Escaped lynx finally back in Dartmoor zoo following three weeks on the run from keepers
Big cat Flaviu said to be "grumpy" at his return to zoo, after being caught when he attacked four lambs
Big cat Flaviu said to be "grumpy" at his return to zoo, after being caught when he attacked four lambs
RUNAWAY lynx Flaviu was finally caught yesterday — after being snared on a killing spree.
His recapture came three weeks after he vanished from Dartmoor Zoo, sparking a widespread big cat hunt.

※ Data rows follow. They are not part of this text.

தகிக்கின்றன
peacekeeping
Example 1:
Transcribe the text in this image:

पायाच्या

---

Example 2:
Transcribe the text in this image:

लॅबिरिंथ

He was traced in the early hours on farmland after savaging four lambs. Now the zoo is finding him a female friend to cheer him up after he seemed grumpy at being captured.
Keepers believe the creature had begun reverting to the wild and was practising hunting.

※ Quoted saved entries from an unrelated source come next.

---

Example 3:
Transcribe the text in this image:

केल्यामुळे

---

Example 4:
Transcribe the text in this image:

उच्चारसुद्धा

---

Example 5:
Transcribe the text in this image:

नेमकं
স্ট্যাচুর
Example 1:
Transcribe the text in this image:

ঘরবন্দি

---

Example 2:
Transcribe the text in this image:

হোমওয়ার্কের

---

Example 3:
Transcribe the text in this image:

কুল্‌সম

They set a trap and within hours the lynx, which had been on the run since July 6, took the bait.
Zoo owner Ben Mee received a 1am text from one of his trackers. It read: “We have him.”

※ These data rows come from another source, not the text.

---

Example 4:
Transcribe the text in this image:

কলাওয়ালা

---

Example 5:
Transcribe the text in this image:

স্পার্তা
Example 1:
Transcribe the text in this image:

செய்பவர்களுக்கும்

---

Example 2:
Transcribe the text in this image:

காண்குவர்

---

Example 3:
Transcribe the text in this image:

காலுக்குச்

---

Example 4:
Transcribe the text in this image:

He then got a call confirming Flaviu was safe and under sedation for his one-mile journey back to captivity.
Ben said: “I couldn’t believe we’d got him so quickly. It was a moment of pure elation.
“Every professional tracker I’d spoken to said it could take three months. The most important thing is he’s safe.
"He’s grumpy but we’re already trying to find a female lynx to keep him company.
"Getting him a girlfriend will be some compensation for being back in captivity."
Flaviu was trapped just 200 yards from Hemerdon Plantation, a woodland near the zoo.
The zoo’s head tracker Andrew Goatman, 37, set the trap after the lynx attacked the lambs a mile west of the zoo on Friday.
Realising big cats returned to the scene of a kill, he removed the four lamb carcasses and ensured other
sheep were moved to safety.
He then set a 5ft by 2ft mesh trap baited with veal on the precise spot the lambs were found.
Mr Goatman said: “His instinct told him the veal was his food. He’d not triggered any of the 25 traps we’d put out since he escaped, but the scene of a kill did the trick.
“These attacks show captivity is the best place for him. Sooner or later he’d have been shot.”
The two-year-old Carpathian Lynx was transferred from Port Lympne Zoo, in Kent, to Dartmoor Zoo, Sparkwell, Devon, a month ago — but he chewed his way out of his pen on the first night.
Flaviu is now in Dartmoor Zoo’s empty cheetah house until his specially strengthened pen is ready.